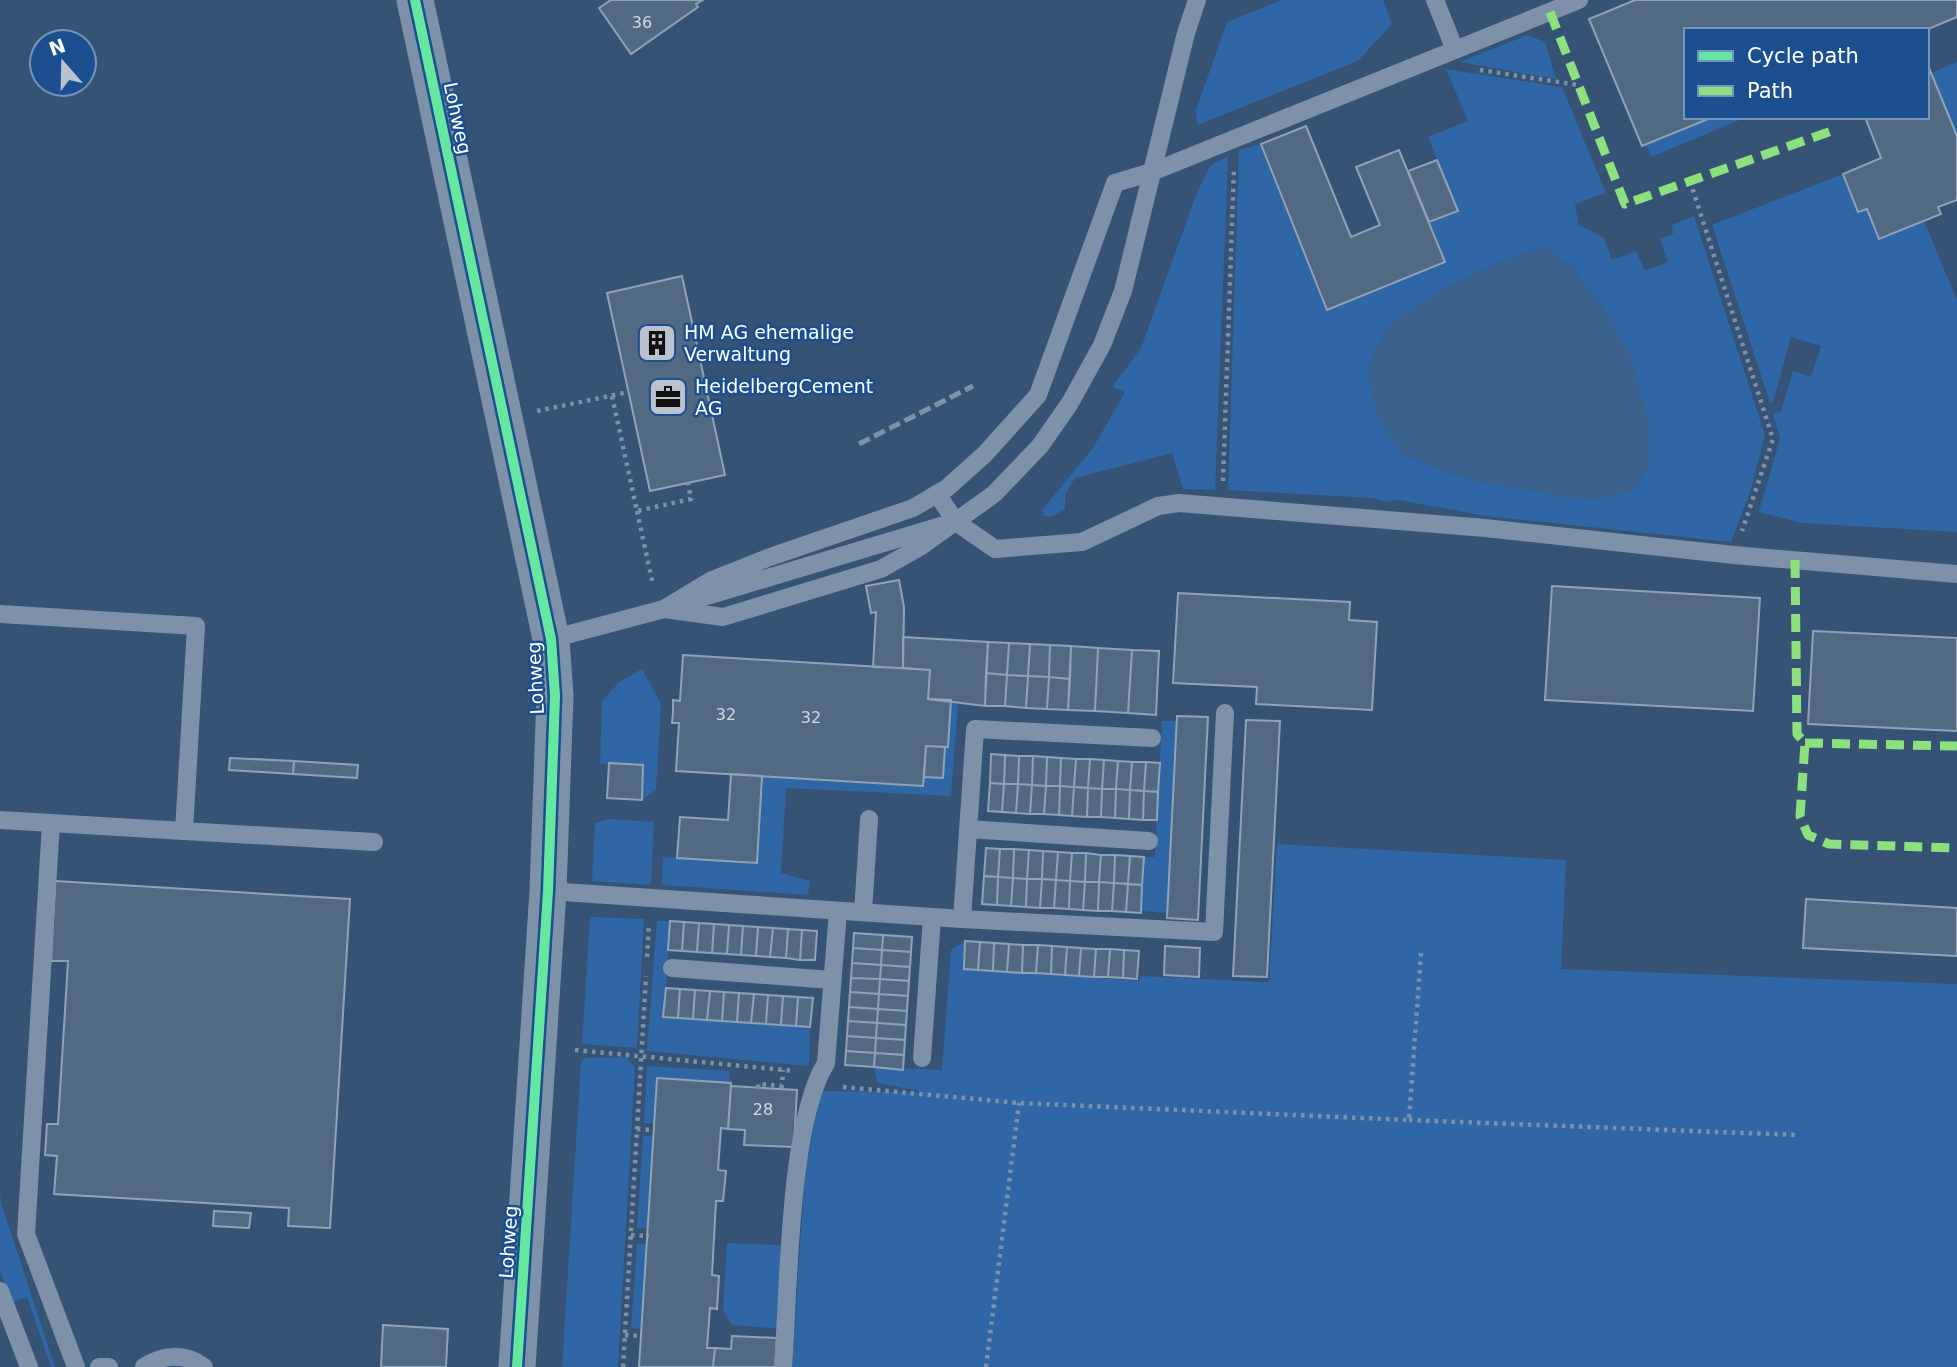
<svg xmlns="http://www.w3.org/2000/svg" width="1957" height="1367" font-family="'DejaVu Sans',sans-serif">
<rect width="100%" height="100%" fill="#365274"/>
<path fill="#2f66a5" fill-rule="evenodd" d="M1282 0H1383L1392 24 1358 61 1197 125 1196 110 1227 22Z
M1528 35 1545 42 1556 79 1460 62Z
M1957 62V136L1931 73Z
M1446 69 1562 87 1606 193 1575 204 1579 225 1604 238 1612 260 1636 251 1645 271 1668 262 1660 238 1673 234 1672 225 1694 216 1765 435 1750 492 1731 542 1485 516 1399 500 1386 502 1372 498 1228 490 1239 150 1261 144 1327 310 1444 262 1429 222 1458 211 1428 137 1468 121ZM1543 247 1573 268 1609 316 1648 423V468L1632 491 1487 484 1436 468 1400 452 1442 289 1503 261Z
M1713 117H1747L1651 157 1646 145Z
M1228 156 1215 490 1183 489 1172 453 1075 478 1065 495V509L1053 516H1044L1042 510 1093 448 1125 392 1112 387 1141 348 1196 195 1210 166Z
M1843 174 1858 212 1867 209 1879 239 1924 221 1957 300V532L1802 523 1759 512 1780 438 1773 414 1781 411 1793 371 1811 377 1821 346 1791 337 1773 402 1770 403 1712 225Z
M642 669 661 704 656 790 642 800 643 765 600 764 602 701 619 682Z
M951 703 958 704 951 796 786 788 781 873 810 881 808 895 662 885 663 857 757 862 762 776 943 778Z
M1162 721H1177L1167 913 1141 911 1144 857H1155Z
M610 819 654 822 651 885 592 881 595 823Z
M1277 844 1566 860 1561 969 1957 984V1367H792L805 1170 821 1091 924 1092 877 1083 874 1067 942 1070 951 950 965 941 964 969 1139 981 1140 976 1269 982Z
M590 917 644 919 637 1048 582 1044Z
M657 921H670L664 1017 810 1027 809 1066 647 1051Z
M627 1057 635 1068 618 1367H562L581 1062 584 1058Z
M647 1066 730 1071 729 1082 657 1078 654 1123H644Z
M643 1136H653L649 1228H637Z
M0 1194 2 1206 55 1367H51L27 1297 12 1302 0 1271Z
M727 1243 780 1245 786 1250 781 1329 732 1325 723 1310Z
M637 1244H648L641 1329 631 1328Z"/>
<path fill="#3b618d" d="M1543 247 1573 268 1609 316 1634 364 1648 423V468L1632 491 1590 500 1487 484 1436 468 1400 452 1380 423 1370 389 1369 363 1390 323 1442 289 1503 261Z"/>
<path fill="#526984" stroke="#92a2b6" stroke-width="2" d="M611 0H703L696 4 698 7 631 54 599 8Z
M1635 0H1957V17L1926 30H1686V117H1713L1642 146 1589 19Z
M1927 63 1957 136V200L1938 207 1941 214 1879 239 1867 209 1858 212 1843 174 1881 158 1865 117H1927Z
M1306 126 1351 237 1380 225 1356 167 1399 150 1445 262 1327 310 1261 144Z
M1437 160 1458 211 1429 222 1408 171Z
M682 276 725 475 650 491 607 293Z
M899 580 904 607 903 668 873 667 876 612 871 613 866 586Z
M1552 586 1760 598 1753 711 1545 700Z
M1178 593 1350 602 1349 620 1377 622 1372 710 1256 704 1257 687 1173 683Z
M1813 631 1957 638V731L1808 724Z
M903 637 988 642 985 706 928 699 930 670 903 668Z
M988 642 1009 643 1007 675 986 673Z
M1009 643 1030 644 1028 676 1007 675Z
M1030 644 1050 645 1049 677 1028 676Z
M1050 645 1071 646 1070 679 1049 677Z
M1071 646 1098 648 1095 711 1068 710Z
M1098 648 1132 650 1128 713 1095 711Z
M1132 650 1159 651 1156 715 1128 713Z
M683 655 930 670 928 699 951 700 948 747 926 746 923 786 676 771 679 723H672L673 712V700L680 701Z
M986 673 1007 675 1005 706H985Z
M1007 675 1028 676 1026 708 1005 706Z
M1028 676 1049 677 1047 709 1026 708Z
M1049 677 1070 679 1068 710 1047 709Z
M1177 716 1208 717 1198 920 1167 918Z
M1246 720 1280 721 1267 977 1233 976Z
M926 746 945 747 943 778 924 777Z
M991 754 1005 755 1004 784 990 783Z
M1005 755 1019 756 1018 784H1004Z
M1019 756H1033L1032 785 1018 784Z
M1033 756 1047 757 1046 786 1032 785Z
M1047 757 1061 758 1060 786H1046Z
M230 758 294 761 293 774 229 770Z
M1061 758 1076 759 1074 787 1060 786Z
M1076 759H1090L1088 788 1074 787Z
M1090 759 1104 760 1102 789 1088 788Z
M1104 760 1118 761 1116 789H1102Z
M294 761 358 765 357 778 293 774Z
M1118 761 1132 762 1130 790 1116 789Z
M1132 762H1146L1144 791 1130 790Z
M1146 762 1160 763 1158 792 1144 791Z
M609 763 643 765 642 800 607 798Z
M731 774 762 776 757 863 677 858 680 817 728 820Z
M990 783 1004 784 1002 812 988 811Z
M1004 784H1018L1016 813 1002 812Z
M1018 784 1032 785 1030 814 1016 813Z
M1032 785 1046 786 1044 814H1030Z
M1046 786H1060L1059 815 1044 814Z
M1060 786 1074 787 1072 816 1059 815Z
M1074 787 1088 788 1087 817 1072 816Z
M1088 788 1102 789 1101 817H1087Z
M1102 789H1116L1115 818 1101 817Z
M1116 789 1130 790 1129 819 1115 818Z
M1130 790 1144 791 1143 820 1129 819Z
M1144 791 1158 792 1157 820H1143Z
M986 848 1000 849 998 877 984 876Z
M1000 849H1014L1013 878 998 877Z
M1014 849 1029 850 1027 879 1013 878Z
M1029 850 1043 851 1042 879H1027Z
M1043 851 1058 852 1056 880 1042 879Z
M1058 852 1072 853 1070 881 1056 880Z
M1072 853H1086L1085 882 1070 881Z
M1086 853 1101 855 1099 882H1085Z
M1101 855H1115L1114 883 1099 882Z
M1115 855 1130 856 1128 884 1114 883Z
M1130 856 1144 857 1142 885 1128 884Z
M984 876 998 877 997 905 982 904Z
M998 877 1013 878 1011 906 997 905Z
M1013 878 1027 879 1026 907 1011 906Z
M1027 879H1042L1040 908 1026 907Z
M1042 879 1056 880 1054 908H1040Z
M1056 880 1070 881 1069 909 1054 908Z
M55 881 350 899 330 1228 288 1226 289 1208 54 1194 57 1156 45 1155 47 1124H58L68 961H51Z
M1070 881 1085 882 1083 910 1069 909Z
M1085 882H1099L1098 911 1083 910Z
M1099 882 1114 883 1112 911H1098Z
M1114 883 1128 884 1126 912 1112 911Z
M1128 884 1142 885 1141 913 1126 912Z
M1806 899 1957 908V956L1803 948Z
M670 921 684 922 682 951 668 950Z
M684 922 699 923 697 952 682 951Z
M699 923 714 924 712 953 697 952Z
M714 924 729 925 727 954 712 953Z
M729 925 743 926 741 955 727 954Z
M743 926 758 927 756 956 741 955Z
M758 927 773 928 770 957 756 956Z
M773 928 788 929 786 958 770 957Z
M788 929 802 930 800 960 786 958Z
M802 930 817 931 815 960H800Z
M854 933 883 935 882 950 853 948Z
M883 935 912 937 911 952 882 950Z
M965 941 980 942 978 970 964 969Z
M980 942 994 943 993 971 978 970Z
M994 943 1009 944 1007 972 993 971Z
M1009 944 1023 945 1022 973 1007 972Z
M1023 945H1038L1036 973H1022Z
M1038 945 1052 946 1051 974 1036 973Z
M1052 946 1067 947 1065 975 1051 974Z
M1165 946 1200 948 1199 977 1164 975Z
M1067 947 1081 948 1079 976 1065 975Z
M853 948 882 950 881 965 852 963Z
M1081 948 1096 949 1094 977 1079 976Z
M1096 949H1110L1108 977H1094Z
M1110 949 1124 950 1123 978 1108 977Z
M882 950 911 952 910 967 881 965Z
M1124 950 1139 951 1137 979 1123 978Z
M852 963 881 965 880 979 851 978Z
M881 965 910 967 909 981 880 979Z
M851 978 880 979 879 994 850 992Z
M880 979 909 981 908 996 879 994Z
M666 988 680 989 678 1018 663 1017Z
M680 989 695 990 693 1019 678 1018Z
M695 990 710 991 707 1020 693 1019Z
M710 991 724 992 722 1021 707 1020Z
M724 992 739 993 737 1022 722 1021Z
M850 992 879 994 878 1009 849 1007Z
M739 993 754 994 751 1023 737 1022Z
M754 994 768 995 766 1024 751 1023Z
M879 994 908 996 907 1011 878 1009Z
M768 995 783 996 781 1025 766 1024Z
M783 996 798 997 796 1026 781 1025Z
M798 997 813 998 810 1027 796 1026Z
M849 1007 878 1009 877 1023 848 1021Z
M878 1009 907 1011 906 1025 877 1023Z
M848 1021 877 1023 876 1038 847 1036Z
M877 1023 906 1025 905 1040 876 1038Z
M847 1036 876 1038 875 1053 846 1051Z
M876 1038 905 1040 904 1055 875 1053Z
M846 1051 875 1053 874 1067 845 1065Z
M875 1053 904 1055 903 1070 874 1067Z
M657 1078 731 1083 728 1129 721 1128 718 1170 726 1171 723 1201H716L712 1275 719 1276 717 1309 710 1308 707 1348H715L713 1367H639Z
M731 1086 797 1090 794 1147 744 1145 745 1130 728 1129Z
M214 1211 251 1213 249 1228 213 1226Z
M383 1325 448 1329 446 1367H381Z
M732 1336 777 1338 775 1367H713L715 1348 731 1349Z"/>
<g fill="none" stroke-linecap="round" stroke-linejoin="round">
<path stroke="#7d92a8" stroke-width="4.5" stroke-dasharray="3.5 5" stroke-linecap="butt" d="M1480 70 1578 85
M1690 181 1773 439 1742 531
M612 396 637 511 691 499 688 483
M537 411 629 392
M1223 481 1234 168
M637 511 653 585
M647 957 649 923
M575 1050 795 1071
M843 1087 1019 1103 1409 1120 1421 953
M758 1088V1084L782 1086 783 1070
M1409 1120 1797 1135
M637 1129 654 1130
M631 1235 649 1236
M625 1335 641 1336
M623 1367 646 976
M986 1367 1019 1103"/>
<path stroke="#7d92a8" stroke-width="18" d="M1435 0 1455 50
M937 494 956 522 995 549 1082 542 1158 506 1179 503 1485 528 1734 555 1957 574
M664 609 712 580 770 557 913 508 947 488 985 454 1038 395 1115 183 1152 172 1579 0
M664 609 723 617 881 569 920 547 994 494 1040 446 1070 403 1102 345 1123 291 1186 33 1197 0
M0 614 196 626 184 831 51 823 26 1234 76 1367
M551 639 664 609 947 524
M0 820 51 823
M968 829 1149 841
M184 831 374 842
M548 891 962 919 975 729 1152 738
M863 912 869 819
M962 919 1214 932 1225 713
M672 968 832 980
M922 1058 932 917
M0 1291 29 1367
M99 1367H109
M144 1367C163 1354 185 1353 204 1367
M783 1367C789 1291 788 1125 826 1063L838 911"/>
<path stroke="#7d92a8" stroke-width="37" d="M415 0 551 639 555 696 548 891 517 1367"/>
<path stroke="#7e92a7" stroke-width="5" stroke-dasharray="12 5" stroke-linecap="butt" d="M859 444 973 386"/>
<path stroke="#8de07e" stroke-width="9" stroke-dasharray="18 9" stroke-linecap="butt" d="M1550 12 1625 204 1837 129
M1795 560 1797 734 1805 743 1800 816 1808 835 1829 844 1957 848
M1805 743 1957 746"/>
<g stroke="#1b4f8f" stroke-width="15">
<path id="cycleway" d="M415 0 551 639 555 696 548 891 517 1367"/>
</g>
<use href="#cycleway" stroke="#66e7a1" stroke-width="10"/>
</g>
<defs>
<g id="building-square" transform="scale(2.0125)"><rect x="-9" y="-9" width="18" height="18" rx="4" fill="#b9c2ce" stroke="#1b4f8f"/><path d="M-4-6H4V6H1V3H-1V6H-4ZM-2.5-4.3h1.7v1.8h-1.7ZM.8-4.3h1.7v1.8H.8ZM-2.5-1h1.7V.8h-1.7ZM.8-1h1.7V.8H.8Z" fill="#111"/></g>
<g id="office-square" transform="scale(2.0125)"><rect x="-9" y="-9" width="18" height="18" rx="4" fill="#b9c2ce" stroke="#1b4f8f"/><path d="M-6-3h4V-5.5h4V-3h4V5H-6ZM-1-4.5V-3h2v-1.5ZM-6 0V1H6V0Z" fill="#111"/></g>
</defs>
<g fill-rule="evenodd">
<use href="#building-square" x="657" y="343"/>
<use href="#office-square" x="668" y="397"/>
</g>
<g text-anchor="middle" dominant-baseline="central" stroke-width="5" stroke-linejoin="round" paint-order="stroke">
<g font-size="16" fill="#d4dae0">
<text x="642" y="22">36</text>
<text x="726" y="714">32</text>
<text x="811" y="717">32</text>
<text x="763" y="1109">28</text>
</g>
<g font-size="19" fill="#fff" stroke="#1b4f8f">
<text transform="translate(458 118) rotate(78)">Lohweg</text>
<text transform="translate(535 678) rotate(-93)">Lohweg</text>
<text transform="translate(508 1242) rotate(-86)">Lohweg</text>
</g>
<g font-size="19" fill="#fff" stroke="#1b4f8f" text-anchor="start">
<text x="684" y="332">HM AG ehemalige<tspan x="684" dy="22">Verwaltung</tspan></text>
<text x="695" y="386">HeidelbergCement<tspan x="695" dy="22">AG</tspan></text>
</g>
</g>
<rect x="1684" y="28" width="245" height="91" fill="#1b4f8f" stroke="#7695bc" stroke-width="2"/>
<rect x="1698" y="51" width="35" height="10" fill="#66e7a1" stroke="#7695bc" stroke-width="2"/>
<text x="1747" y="63" font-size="21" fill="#ffffff">Cycle path</text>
<rect x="1698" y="86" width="35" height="10" fill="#8de07e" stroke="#7695bc" stroke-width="2"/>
<text x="1747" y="98" font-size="21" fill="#ffffff">Path</text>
<g transform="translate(63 63) rotate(340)"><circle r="33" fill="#1b4f8f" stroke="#7695bc" stroke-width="2"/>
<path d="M0-5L12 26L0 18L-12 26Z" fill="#b9c2ce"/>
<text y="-10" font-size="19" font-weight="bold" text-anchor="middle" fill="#ffffff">N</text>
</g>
</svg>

PROMPT » What lines in the data above contain the word "middle"? Copy them all.

WRITTEN SOLUTION »
<g text-anchor="middle" dominant-baseline="central" stroke-width="5" stroke-linejoin="round" paint-order="stroke">
<text y="-10" font-size="19" font-weight="bold" text-anchor="middle" fill="#ffffff">N</text>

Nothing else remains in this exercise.